__Directions__: Every entry is to be set down a second time, precisely as written.

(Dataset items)
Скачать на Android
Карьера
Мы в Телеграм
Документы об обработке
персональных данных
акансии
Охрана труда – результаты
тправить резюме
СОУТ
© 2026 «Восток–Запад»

__Exercise answer__:
Скачать на Android
Карьера
Мы в Телеграм
Документы об обработке
персональных данных
акансии
Охрана труда – результаты
тправить резюме
СОУТ
© 2026 «Восток–Запад»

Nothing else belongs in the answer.